After weeks of immobility and thunderous silence from the summit of Mt. Olympus, yesterday the gods stirred. While no lightning bolts were thrown nor maidens impregnated by amorphous deities, there was substantial activity within the Red Sox camp. As the world knows, we need a closer. Jonathan Papelbon gracelessly signed with the Philadelphia Phillies, leaving a paucity of effective late inning pitchers. Yesterday, the Sox traded for a developing closer, Mark Melancon of the Houston Astros,  in exchange for a winless pitcher with an e.r.a. of 7.6, Kyle Weiland  and our first draft pick of 2005, Jed Lowrie.

The questions then arise, who got the better deal and how did the trade help curing our dearth of closers. Earlier in the month, it was announced that Daniel Bard, Papelbon’s set up man with a 100 mph  fastball,  was to be a starter, at least at first of the season.  The consensus was Bard was the obvious choice to replace Papelbon, so when the intention for management to make Bard a starter surfaces, in effect, we had no closer. At the end of season there was the usual flurry of free agent signings and trades, but there was nothing from Olympus. There were and still are two high quality closers to be had, Ryan Madson, a free agent with the Phillies and Andrew Bailey, who is being marketed by Oakland. The Sox are probably going to try to get Bailey, but, as always, what will we give up.

Jed Lowrie was the Red Sox’s first round draft pick in 2005 and was projected to be the shortstop of all shortstop, a probable candidate to be grouped with the likes of the young Derek Jeter and the Wizard of Oz, Ozzie Smith.  His potential was enormous until it was discovered that, along with his speed and quickness, he was fragile. In early 2008 he suffered a sprain and non-displaced fracture of his left wrist, which still dogs him to date. He has also had shoulder problems and mononucleosis. His talent is undeniable, but his lack physical reliability has kept him 0ff and on the DL, with several rehab trips to the minors. We have now resigned Marco Scutaro, our current  starting short stop, and with another acquisition  yesterday for Nick Punto, also a short stop, Lowrie was being pushed lower and lower on the depth chart. His physical condition is just too delicate.

So, after weeks of seeming inactivity, those who must be obeyed, traded Lowrie and Weiland to the Astros, in return for Mark Melancon. Who got the best of that deal? What we got rid of was a  pitcher with a very uncertain future and a fragile shortstop for a good, not great but good, pitcherwho has promise as a closer. Melancon’s stats, last year show a little less oomph than Papelbon’s over the same period. Melancon’s e.r.a. was 2.78 and Pap’s was 2.94.  Melancon pitched 74.1 innings with 66 Ks  and Pap pitched 64.1 innings with 87 Ks. Their WHIP ratings were both good, with Pap’s at 1.02 and Melancon’s at 1.22.Is Melancon an equal replacement for Papelbon?

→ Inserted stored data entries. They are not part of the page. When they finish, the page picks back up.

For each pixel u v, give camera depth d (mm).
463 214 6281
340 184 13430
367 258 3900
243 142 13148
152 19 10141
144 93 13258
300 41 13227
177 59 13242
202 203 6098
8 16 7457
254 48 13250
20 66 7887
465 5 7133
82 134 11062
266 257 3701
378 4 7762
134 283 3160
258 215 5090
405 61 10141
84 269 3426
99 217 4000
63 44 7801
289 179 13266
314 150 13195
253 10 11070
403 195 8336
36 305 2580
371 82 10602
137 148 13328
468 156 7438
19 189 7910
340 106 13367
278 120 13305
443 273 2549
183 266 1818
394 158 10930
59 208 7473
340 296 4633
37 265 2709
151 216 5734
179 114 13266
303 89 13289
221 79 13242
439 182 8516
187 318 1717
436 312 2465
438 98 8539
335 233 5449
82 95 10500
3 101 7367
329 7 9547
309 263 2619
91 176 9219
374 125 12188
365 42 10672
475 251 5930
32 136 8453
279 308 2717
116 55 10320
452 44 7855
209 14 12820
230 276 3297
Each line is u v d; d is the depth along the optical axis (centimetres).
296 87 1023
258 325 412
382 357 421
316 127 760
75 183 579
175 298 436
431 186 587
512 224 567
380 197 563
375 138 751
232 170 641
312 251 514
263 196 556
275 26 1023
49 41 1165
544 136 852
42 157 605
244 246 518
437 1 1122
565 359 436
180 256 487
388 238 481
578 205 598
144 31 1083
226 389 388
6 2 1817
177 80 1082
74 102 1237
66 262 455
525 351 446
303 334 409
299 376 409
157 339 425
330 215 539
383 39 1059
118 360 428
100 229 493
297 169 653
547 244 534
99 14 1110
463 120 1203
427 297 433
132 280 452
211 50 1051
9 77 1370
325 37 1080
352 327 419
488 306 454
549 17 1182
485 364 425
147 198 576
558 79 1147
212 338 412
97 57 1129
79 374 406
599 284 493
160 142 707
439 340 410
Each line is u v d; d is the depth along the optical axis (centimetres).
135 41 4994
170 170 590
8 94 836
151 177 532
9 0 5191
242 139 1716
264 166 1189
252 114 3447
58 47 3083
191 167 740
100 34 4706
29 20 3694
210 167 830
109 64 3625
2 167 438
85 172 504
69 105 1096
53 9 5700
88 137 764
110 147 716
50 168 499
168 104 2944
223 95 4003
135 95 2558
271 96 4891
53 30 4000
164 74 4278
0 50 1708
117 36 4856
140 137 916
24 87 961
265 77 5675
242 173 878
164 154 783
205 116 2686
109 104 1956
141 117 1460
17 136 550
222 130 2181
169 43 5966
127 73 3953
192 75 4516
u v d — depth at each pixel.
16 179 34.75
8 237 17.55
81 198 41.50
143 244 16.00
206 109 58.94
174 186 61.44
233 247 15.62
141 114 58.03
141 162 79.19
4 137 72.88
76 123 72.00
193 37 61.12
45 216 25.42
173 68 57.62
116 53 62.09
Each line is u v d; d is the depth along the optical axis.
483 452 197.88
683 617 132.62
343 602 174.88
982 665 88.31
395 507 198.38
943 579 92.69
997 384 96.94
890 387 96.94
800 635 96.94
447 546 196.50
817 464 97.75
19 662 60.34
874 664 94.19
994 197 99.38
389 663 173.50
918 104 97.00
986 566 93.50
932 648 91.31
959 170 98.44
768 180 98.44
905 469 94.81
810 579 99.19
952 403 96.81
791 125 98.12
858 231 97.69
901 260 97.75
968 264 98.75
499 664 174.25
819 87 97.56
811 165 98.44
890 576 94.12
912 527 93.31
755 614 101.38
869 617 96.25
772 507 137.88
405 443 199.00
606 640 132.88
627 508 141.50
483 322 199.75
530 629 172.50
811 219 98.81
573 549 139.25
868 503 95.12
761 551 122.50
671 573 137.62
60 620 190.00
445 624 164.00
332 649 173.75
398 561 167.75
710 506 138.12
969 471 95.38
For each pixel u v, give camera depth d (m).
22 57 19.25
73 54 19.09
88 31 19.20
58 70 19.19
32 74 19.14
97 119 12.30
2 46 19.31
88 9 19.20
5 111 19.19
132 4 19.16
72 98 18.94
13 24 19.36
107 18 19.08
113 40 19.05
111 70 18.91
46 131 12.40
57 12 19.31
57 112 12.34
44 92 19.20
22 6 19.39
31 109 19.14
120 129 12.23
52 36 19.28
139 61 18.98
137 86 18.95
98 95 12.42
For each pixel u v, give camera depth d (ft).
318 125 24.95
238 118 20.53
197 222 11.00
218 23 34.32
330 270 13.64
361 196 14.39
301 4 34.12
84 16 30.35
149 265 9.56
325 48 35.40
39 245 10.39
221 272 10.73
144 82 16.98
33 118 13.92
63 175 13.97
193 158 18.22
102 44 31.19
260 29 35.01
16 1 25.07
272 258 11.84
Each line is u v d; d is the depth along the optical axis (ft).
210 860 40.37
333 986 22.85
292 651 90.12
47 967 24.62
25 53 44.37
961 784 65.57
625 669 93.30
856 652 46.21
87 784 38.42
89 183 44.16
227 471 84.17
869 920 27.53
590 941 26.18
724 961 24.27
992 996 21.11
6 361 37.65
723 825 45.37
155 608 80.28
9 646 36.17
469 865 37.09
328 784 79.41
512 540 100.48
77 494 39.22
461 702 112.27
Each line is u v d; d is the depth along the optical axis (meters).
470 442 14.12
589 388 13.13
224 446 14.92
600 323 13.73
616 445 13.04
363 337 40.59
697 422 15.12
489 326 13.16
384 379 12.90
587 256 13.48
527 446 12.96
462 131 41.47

No, but he is good and his stats show improvement each year, and shows great promise without the attitude.  Each player has changed leagues which may have an influence as Melancon won’t have to hit this year.

In short, we have a better team than we did before the trade. If Bard is to become a starter, Melancon, with his proven solid track record, can step in as closer. Getting rid of Lowrie and Weiland jettisoned  talent of unproven utility; whether Houston will fare better with it’s new acquisitions is of no moment as it is highly unlikely we will meet them in the World Series; although it would be a real hoot if we did. More importantly, the front office has shown an interest in fielding a team of championship caliber, which up until now, did not seem probable. One can only hope this newly displayed enthusiasm shown by the front office will continue and the luxury tax will not be a limiting factor.  Let us hope, as citizens of Red Sox nation, that the sun is rising and all of my dire prognostications of the past will become the mutterings  of a doddering  old fool.